Os grandes burgueses moderados da oposição estavam exasperados, pois o que mais temiam estava nas ruas: a revolução social dos pobres. As ruas de Paris eram tomadas por um contingente de 40 a 50 mil manifestantes, sendo que muitos foram mortos e 15 mil, presos. Rapidamente formou-se um governo de coalizão entre a burguesia moderada, a pequena burguesia republicana e os socialistas. Os primeiros estavam preocupados com a ordem e a estabilidade; os republicanos, com a república e o sufrágio universal; e os socialistas, com a melhoria das condições operárias. Eles foram aceitos no governo devido a sua presença nas barricadas.
Um governo provisório constituiu-se em 24 de fevereiro, com maioria de republicanos moderados.
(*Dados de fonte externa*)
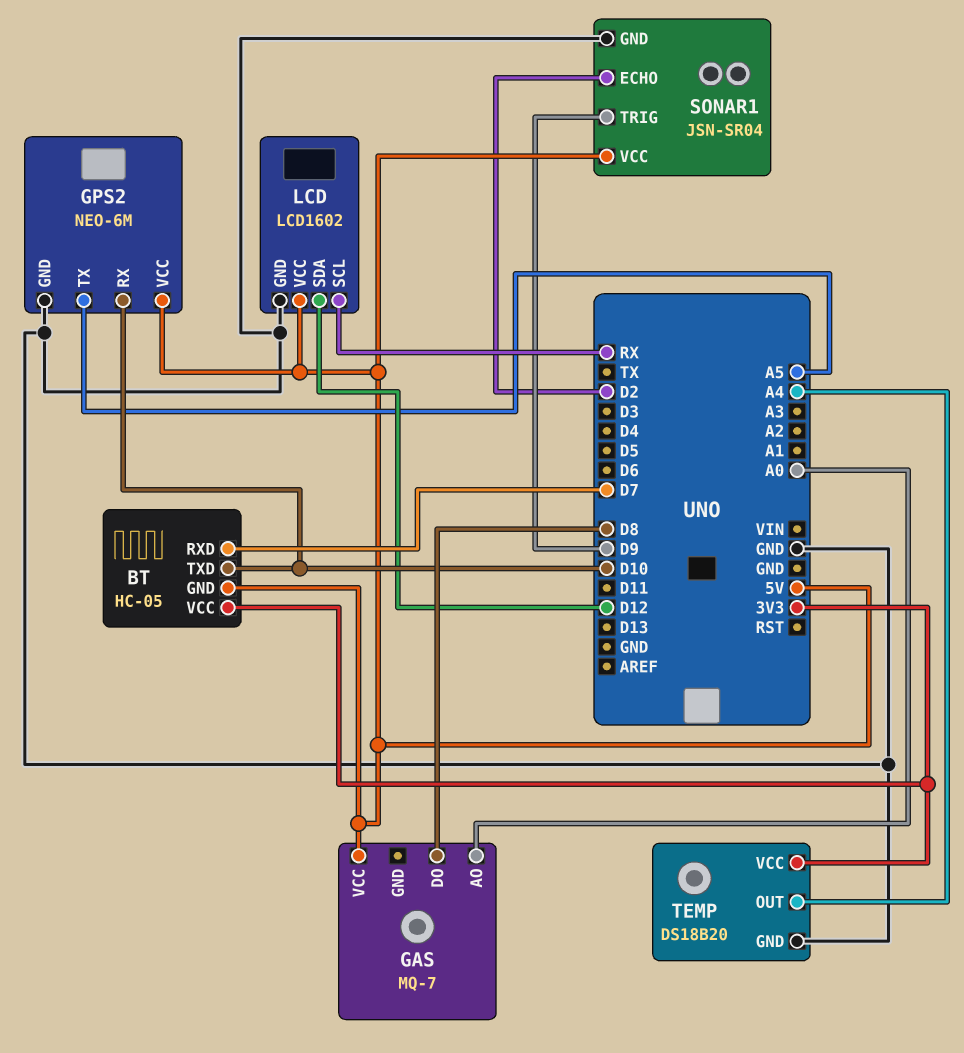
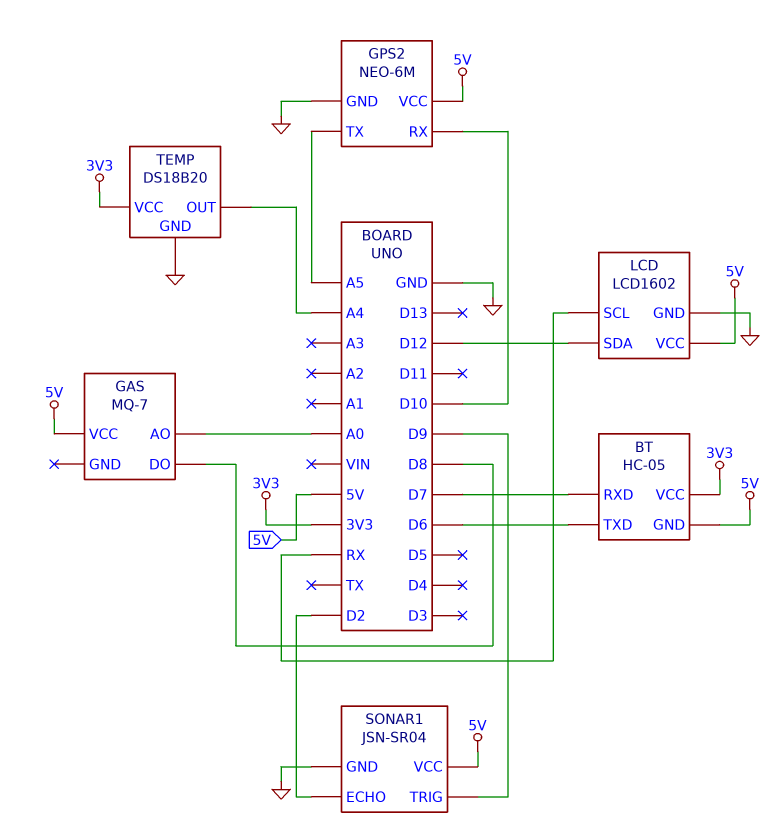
BT pin TXD: D10 -> D6

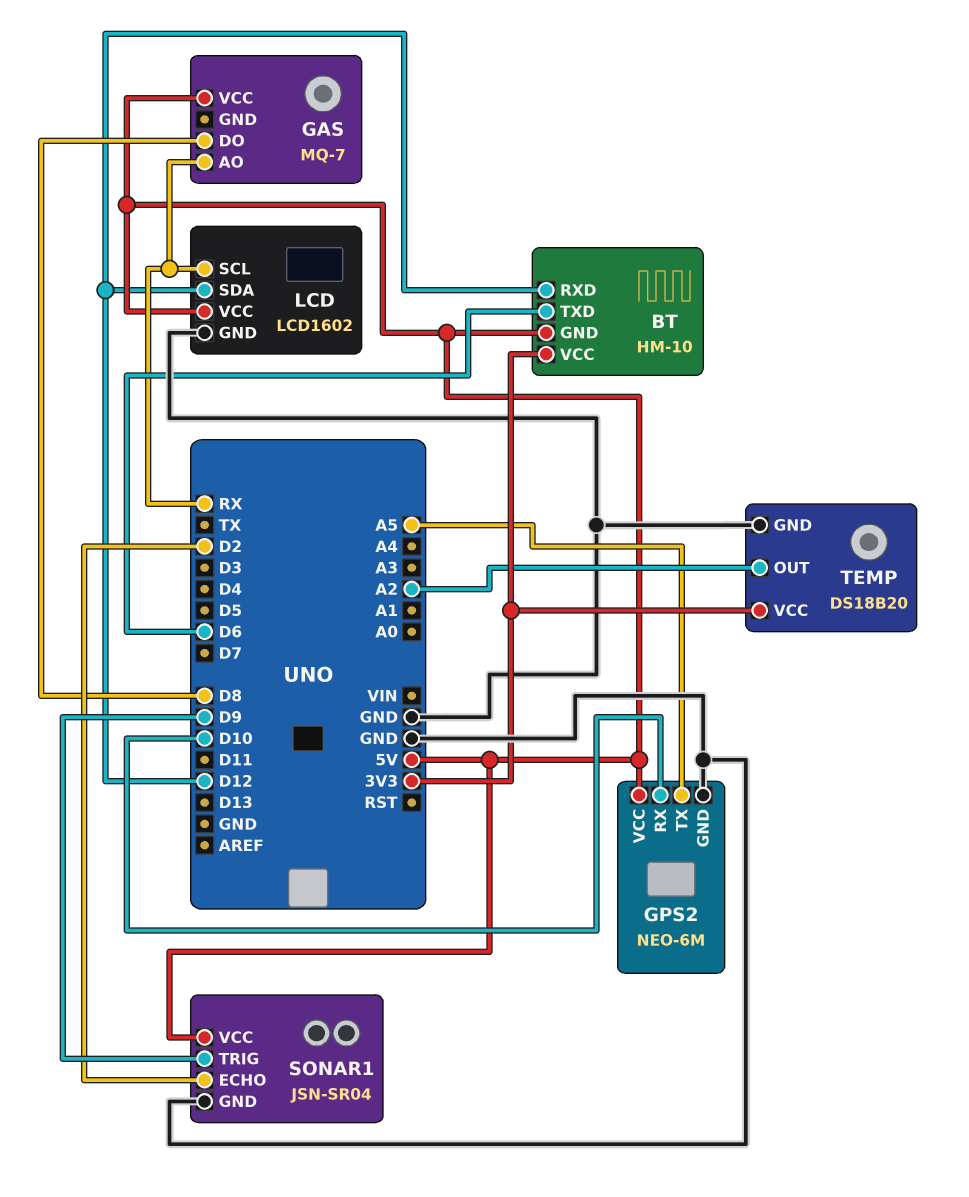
BT: HC-05 -> HM-10
BT pin RXD: D7 -> D12
GAS pin AO: A0 -> RX
TEMP pin OUT: A4 -> A2

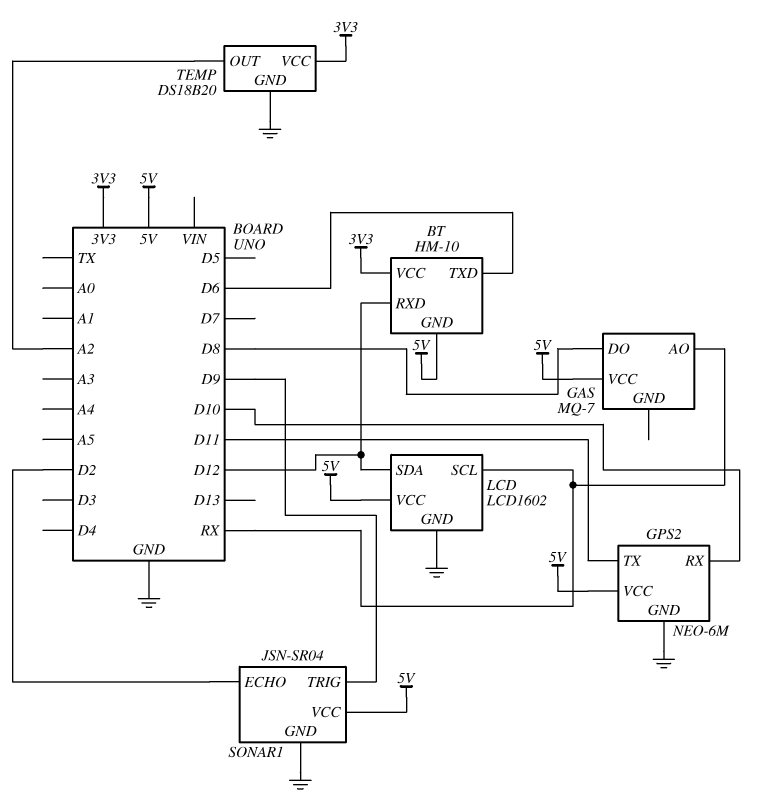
GPS2 pin TX: A5 -> D11

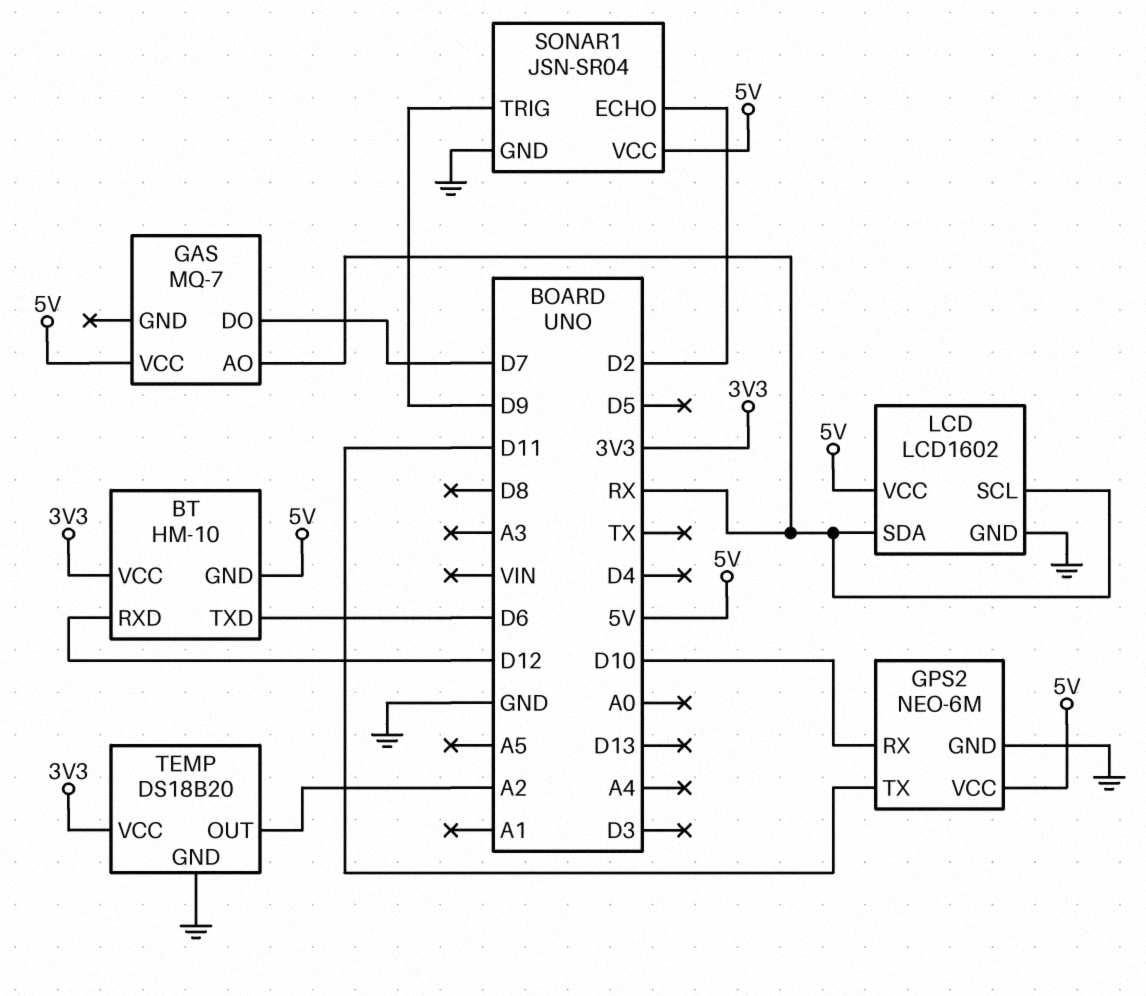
GAS pin DO: D8 -> D7
LCD pin SDA: D12 -> RX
O Governo Provisório juntava a oposição eleita constitucionalmente e representantes da multidão. Muitos viram neste movimento a expressão — embora vaga — da insatisfação popular ao ver que o ideal de igualdade defendido e em grande parte conquistado durante a Revolução Francesa não havia se estendido à esfera econômica. Nesse governo, onde o poeta Alphonse de Lamartine ocupava as funções de Ministro dos Assuntos Internos e os socialistas eram somente admitidos como empregados, foram chamados a intervir Albert, um operário, e Auguste Blanqui, jornalista e historiador, por imposição direta do povo.
O Governo provisório convocou eleições, as quais deram vitória aos candidatos da burguesia e dos latifundiários. Em 25 de Fevereiro foi implantada a Segunda República, em resultado de uma expressiva manifestação; todavia, esta não veio a corresponder às aspirações dos operários que reclamavam uma reforma social. O sufrágio universal masculino foi estabelecido e por proposta dos socialistas, foi reduzida a jornada de trabalho de 12 para 10 horas diárias. Por pressão dos operários e socialistas, foram criadas as Oficinas Nacionais (ateliers nationaux) — fábricas com capital estatal e dirigidas por operários, destinadas a aliviar a crise econômica e o desemprego, que logo se tornaram improdutivas e custosas, aumentando o déficit público — e a Comissão de Luxemburgo, cujo objetivo era a preparação de projetos de legislação social e a arbitragem de conflitos de trabalho. O novo Governo não tocou no direito à propriedade privada, mas concedeu o tão desejado direito ao trabalho, uma medida que seria posta em prática pela Comissão de Luxemburgo, presidida por Louis Blanc e por Albert, mas os prometidos direitos foram negados por uma direção política burguesa pouco sensível aos problemas do operariado. Na mesma época, Proudhon edita o periódico "O Representante do Povo", onde critica as Oficinas Nacionais, as quais considerava economicamente inviáveis. Propunha que em seu lugar se criasse um Banco de Crédito Popular, que remunerasse o trabalho com cheques descontáveis, para estimular o consumo.